Outro uso bastante amplo da avaliação é para premiar ou punir professores segundo o desempenho de seus alunos nas avaliações. Uma comparação entre dois países, a Finlândia e os Estados Unidos, este último adotando tal prática de prêmio/punição enquanto o primeiro repudiando-a veementemente, mostra, com clareza, que o efeito desse tipo de uso das avaliações é intensamente negativo. Um sistema monitorado por testes, voltado para os testes e que remunera ou pune professores em função dos resultados de seus estudantes em testes é ruim até mesmo para se obterem bons resultados em testes: os estudantes finlandeses se saem melhor em testes padronizados, aplicados a estudantes de vários países, do que seus colegas norte-americanos.

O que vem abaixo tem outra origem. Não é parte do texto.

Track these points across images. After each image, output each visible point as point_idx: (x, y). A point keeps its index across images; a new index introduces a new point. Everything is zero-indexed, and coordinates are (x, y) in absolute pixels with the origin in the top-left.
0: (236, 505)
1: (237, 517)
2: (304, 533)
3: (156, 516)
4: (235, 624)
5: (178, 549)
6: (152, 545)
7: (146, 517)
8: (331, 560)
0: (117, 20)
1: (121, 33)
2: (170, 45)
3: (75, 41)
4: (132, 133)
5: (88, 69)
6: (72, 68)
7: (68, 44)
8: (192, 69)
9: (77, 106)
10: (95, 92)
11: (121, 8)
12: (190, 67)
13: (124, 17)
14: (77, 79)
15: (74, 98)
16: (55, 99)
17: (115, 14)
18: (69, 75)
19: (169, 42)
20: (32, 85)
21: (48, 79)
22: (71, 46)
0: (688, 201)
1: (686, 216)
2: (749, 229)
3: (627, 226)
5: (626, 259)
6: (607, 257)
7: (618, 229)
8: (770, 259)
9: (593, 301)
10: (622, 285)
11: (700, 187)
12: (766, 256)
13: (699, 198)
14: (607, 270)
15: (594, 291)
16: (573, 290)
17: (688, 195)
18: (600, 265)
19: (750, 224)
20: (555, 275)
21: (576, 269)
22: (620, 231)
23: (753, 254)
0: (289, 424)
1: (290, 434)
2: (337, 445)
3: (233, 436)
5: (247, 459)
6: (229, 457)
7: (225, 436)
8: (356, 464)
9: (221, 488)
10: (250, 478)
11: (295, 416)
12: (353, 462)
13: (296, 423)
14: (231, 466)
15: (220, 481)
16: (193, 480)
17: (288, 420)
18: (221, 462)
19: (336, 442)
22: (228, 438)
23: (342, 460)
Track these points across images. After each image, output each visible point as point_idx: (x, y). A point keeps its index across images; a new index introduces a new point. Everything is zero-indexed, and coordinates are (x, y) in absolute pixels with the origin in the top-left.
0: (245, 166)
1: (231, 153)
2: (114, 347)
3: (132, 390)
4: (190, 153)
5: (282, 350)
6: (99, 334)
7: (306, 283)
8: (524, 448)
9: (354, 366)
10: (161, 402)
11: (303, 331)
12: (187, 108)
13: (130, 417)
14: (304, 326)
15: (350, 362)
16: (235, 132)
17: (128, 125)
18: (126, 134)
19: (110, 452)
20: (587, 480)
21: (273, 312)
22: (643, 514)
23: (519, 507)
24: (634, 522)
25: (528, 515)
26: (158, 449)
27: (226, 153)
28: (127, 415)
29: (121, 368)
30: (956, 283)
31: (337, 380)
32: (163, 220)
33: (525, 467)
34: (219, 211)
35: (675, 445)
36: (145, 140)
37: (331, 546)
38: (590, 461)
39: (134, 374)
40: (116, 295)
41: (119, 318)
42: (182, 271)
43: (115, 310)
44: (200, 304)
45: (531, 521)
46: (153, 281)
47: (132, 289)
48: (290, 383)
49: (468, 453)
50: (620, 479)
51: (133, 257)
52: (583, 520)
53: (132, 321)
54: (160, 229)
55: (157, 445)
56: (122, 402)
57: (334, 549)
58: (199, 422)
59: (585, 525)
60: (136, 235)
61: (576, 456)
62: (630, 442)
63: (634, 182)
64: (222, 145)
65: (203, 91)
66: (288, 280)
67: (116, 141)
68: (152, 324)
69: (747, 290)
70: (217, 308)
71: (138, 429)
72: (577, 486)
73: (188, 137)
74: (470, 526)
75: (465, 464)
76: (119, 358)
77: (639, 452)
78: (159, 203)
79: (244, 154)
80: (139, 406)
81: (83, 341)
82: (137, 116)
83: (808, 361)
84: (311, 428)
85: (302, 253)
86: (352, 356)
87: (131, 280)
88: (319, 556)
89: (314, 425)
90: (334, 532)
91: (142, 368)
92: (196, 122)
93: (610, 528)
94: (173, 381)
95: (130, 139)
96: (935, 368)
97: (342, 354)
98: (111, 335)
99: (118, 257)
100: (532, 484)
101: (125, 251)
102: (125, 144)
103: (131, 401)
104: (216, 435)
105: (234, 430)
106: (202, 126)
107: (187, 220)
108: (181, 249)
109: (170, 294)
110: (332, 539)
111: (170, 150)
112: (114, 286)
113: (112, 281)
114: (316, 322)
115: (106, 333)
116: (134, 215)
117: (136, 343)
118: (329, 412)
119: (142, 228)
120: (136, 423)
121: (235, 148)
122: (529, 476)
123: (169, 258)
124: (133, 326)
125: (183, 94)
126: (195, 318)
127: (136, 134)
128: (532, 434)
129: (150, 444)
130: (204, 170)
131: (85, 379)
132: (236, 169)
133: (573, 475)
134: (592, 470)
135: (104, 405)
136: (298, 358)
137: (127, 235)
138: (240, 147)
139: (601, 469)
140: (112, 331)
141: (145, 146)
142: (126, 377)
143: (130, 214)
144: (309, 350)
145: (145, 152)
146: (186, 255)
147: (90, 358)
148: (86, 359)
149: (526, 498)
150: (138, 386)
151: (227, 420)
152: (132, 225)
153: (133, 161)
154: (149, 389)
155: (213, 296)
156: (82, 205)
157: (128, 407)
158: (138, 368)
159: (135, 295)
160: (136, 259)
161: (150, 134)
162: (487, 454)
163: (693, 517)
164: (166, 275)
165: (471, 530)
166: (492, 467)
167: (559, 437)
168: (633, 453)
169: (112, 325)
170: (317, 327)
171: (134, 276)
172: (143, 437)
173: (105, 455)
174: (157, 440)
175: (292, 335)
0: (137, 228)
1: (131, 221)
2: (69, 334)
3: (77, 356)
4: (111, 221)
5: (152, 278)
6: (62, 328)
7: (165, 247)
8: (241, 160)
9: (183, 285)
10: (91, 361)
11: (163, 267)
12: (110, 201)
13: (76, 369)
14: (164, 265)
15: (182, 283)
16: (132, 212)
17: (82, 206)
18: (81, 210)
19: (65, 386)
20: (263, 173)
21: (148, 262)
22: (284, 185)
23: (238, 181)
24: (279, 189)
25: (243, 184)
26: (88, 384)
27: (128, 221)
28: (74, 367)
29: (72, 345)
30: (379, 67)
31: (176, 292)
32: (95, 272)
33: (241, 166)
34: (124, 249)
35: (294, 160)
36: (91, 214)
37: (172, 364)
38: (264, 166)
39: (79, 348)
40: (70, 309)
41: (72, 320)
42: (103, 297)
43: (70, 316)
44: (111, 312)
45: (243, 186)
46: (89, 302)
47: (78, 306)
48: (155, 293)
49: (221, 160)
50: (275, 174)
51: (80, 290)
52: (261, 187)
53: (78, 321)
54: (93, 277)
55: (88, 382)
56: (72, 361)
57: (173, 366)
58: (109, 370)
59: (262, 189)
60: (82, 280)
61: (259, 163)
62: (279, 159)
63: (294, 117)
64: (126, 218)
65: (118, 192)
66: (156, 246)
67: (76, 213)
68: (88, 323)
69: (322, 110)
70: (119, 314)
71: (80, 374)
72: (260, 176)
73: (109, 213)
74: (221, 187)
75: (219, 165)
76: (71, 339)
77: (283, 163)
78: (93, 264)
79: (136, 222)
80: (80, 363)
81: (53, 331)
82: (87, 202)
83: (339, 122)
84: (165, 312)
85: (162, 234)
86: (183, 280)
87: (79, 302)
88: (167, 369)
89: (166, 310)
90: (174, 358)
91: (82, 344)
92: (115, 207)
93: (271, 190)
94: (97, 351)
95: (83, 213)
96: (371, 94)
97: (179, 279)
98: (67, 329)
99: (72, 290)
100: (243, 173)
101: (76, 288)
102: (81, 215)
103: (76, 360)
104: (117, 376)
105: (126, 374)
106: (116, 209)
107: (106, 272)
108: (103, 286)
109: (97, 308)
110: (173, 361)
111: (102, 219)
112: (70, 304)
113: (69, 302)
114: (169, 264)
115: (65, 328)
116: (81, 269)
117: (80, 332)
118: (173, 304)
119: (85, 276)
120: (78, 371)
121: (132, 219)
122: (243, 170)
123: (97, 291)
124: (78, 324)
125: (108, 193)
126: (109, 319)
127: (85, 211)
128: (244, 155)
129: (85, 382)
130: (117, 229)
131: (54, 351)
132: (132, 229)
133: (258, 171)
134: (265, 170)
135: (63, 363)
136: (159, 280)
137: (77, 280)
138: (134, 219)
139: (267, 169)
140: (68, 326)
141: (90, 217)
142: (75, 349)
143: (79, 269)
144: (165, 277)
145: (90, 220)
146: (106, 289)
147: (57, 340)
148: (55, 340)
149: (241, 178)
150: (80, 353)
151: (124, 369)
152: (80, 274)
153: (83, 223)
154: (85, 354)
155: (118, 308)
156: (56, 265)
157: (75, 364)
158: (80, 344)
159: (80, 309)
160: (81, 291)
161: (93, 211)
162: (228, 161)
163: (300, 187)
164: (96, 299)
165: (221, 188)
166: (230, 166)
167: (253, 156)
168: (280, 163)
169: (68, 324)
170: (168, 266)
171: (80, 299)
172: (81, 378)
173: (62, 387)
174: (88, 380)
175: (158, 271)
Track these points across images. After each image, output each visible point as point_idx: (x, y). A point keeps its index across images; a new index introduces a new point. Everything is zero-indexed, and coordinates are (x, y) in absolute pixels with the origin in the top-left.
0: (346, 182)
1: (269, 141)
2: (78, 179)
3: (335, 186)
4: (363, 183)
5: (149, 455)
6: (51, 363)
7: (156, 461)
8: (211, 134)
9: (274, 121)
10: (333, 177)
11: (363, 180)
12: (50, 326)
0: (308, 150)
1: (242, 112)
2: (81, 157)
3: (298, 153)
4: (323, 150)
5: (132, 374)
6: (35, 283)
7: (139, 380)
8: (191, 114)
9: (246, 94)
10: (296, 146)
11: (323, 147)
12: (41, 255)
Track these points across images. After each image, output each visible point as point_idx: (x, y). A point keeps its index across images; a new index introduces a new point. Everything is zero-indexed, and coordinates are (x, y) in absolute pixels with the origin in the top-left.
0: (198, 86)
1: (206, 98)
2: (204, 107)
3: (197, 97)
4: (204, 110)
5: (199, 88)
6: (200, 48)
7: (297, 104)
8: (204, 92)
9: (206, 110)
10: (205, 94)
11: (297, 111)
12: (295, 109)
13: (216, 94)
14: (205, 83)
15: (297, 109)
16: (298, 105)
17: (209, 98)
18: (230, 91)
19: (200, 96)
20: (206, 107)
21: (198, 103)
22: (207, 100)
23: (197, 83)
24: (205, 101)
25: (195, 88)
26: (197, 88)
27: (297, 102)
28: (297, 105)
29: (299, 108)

Os resultados das avaliações do sistema educacional deveriam ser considerados como instrumentos de ação, objetivando localizar e corrigir políticas e práticas. Entretanto, sua exacerbação e seu uso como instrumento de propaganda governamental em todos os níveis contribuem para que a educação seja vista como mercadoria e os resultados das avaliações como uma informação útil para que cada um possa, dentro de suas possibilidades financeiras, comprar aquela que, cabendo em seus bolsos, melhor atenda seus interesses. Evidência disso são frases como esta, “na importante missão de escolher o melhor para nossos filhos, segue lista das melhores escolas, considerando o Enem”, pega ao acaso na internet, mas repetida à exaustão a cada vez que um novo resultado desse exame é divulgado.

Nas honestas palavras da secretária de educação de um grande município e que aparecem na sua página eletrônica, “a avaliação do desempenho dos alunos na esfera municipal permitirá, também, melhorar o desempenho deles para (sic) as avalições estaduais”. Mas ela está enganada. Repetindo a comparação entre Finlândia e Estados Unidos, um sistema educacional sólido, responsável, respeitador de professores e avesso às avaliações por meio de testes padronizados é melhor até mesmo para se obterem bons resultados em testes padronizados.

O uso que se faz das avaliações e de seus resultados reflete como a educação é vista e entendida pelos responsáveis por sua oferta.


Conclusão

Esses fatos, que apenas ilustram, mas não esgotam os problemas que acumulamos, não são exatamente erros, mas, sim, a própria política educacional implantada no país: um sistema educacional excludente, sem nenhum compromisso com os ideais igualitários, de baixa qualidade, insuficiente, muito aquém daquilo que poderíamos ter e que desrespeita professores e estudantes. Evidentemente, suas consequências são e serão terríveis: reproduzimos as desigualdades, não formamos os quadros de que o país tanto precisa, não damos a todos as mesmas oportunidades de se desenvolverem como pessoas e marginalizamos enormes contingentes populacionais. É necessário reverter essa situação e, para isso, precisamos fazer exatamente o inverso do que fizemos até agora.

Otaviano Helene é professor no Instituto de Física da USP e foi presidente do Instituto Nacional de Estudos e Pesquisas Educacionais Anísio Teixeira (Inep).